The BOI and EDB of Madagascar have signed an agreement last year to facilitate investment by investors of both Mauritius and Madagascar. With a view to expedite investment in priority areas, namely, with respect to food security projects, we would like to propose that a BOI/EDBM joint process be set up to fast track the approval of clearances for all projects related to food security between our two countries. This facilitation procedure should receive unconditional political support from both countries.

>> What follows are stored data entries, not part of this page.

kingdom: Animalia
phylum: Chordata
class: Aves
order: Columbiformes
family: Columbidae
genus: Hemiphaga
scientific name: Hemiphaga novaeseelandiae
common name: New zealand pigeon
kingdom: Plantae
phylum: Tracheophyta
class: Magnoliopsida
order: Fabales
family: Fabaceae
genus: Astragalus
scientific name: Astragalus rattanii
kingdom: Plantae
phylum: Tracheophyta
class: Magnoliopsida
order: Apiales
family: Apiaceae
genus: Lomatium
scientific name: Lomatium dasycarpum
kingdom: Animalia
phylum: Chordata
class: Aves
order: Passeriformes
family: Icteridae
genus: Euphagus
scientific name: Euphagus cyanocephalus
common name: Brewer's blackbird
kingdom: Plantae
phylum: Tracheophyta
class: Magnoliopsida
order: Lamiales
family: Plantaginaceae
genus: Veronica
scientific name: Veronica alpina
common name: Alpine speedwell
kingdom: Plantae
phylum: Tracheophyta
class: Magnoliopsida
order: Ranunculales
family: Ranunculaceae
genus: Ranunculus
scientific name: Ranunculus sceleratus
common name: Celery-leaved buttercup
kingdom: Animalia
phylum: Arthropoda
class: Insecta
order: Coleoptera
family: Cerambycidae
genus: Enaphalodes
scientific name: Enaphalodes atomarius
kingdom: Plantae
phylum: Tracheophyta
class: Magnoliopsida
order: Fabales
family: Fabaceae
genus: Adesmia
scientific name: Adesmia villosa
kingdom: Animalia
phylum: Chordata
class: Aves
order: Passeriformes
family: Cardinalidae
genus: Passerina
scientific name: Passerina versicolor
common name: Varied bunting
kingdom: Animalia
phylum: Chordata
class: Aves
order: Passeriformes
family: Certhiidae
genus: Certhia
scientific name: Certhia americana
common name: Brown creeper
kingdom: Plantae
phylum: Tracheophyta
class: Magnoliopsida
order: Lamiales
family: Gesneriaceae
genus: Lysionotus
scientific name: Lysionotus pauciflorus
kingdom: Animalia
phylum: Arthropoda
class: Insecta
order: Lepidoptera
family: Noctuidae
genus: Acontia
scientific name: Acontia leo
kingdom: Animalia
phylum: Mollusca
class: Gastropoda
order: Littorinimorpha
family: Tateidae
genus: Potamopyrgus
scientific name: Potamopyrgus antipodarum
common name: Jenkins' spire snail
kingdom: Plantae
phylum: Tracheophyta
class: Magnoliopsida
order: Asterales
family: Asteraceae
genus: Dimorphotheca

Finally, it is essential for the country to have a coherent and comprehensive Action Plan, of say five years, in respect of food security at the earliest and to present the plan to international donors/lenders before the end of the year.  The Private Sector stands ready to fully contribute to the formulation of this plan.  The Action Plan is inter alia expected to cover both food crops and fish production to cater for trade and trade facilitation aspects, legislative and environmental issues and business facilitation and has to be bankable and implementable.

 

 

7.         Empowerment Programme and Eradicating Absolute      Poverty

 

7.1       Empowerment Programme

 

Though the Empowerment Programme is gathering momentum, there is still a need to rally all public sector institutions and to put the Empowerment Programme activity high on their agenda.  The 2008/2009 Budget should encourage public institutions to include actions of the Empowerment Programme within their performance indicators.

 

7.2       Eradicating Absolute Poverty

 

The recent Government/Private Sector initiative on eradicating absolute poverty (EAP) within the next 10 years is a major challenge in terms of public/private/NGO partnership.  The 2008/2009 Budget should put into place performance indicators to recognize the synergy of such partnership and support parties sharing the agenda to fight absolute poverty.

 

 

8.         CONCLUSION

 

The reforms undertaken over the recent years have shown that Mauritius can build resilience against major challenges.  The energy and food crisis will force policy makers, business leaders and civil society to revisit their strategies to fight back.  The 2008/2009 Budget should re-position Mauritius on that new trajectory.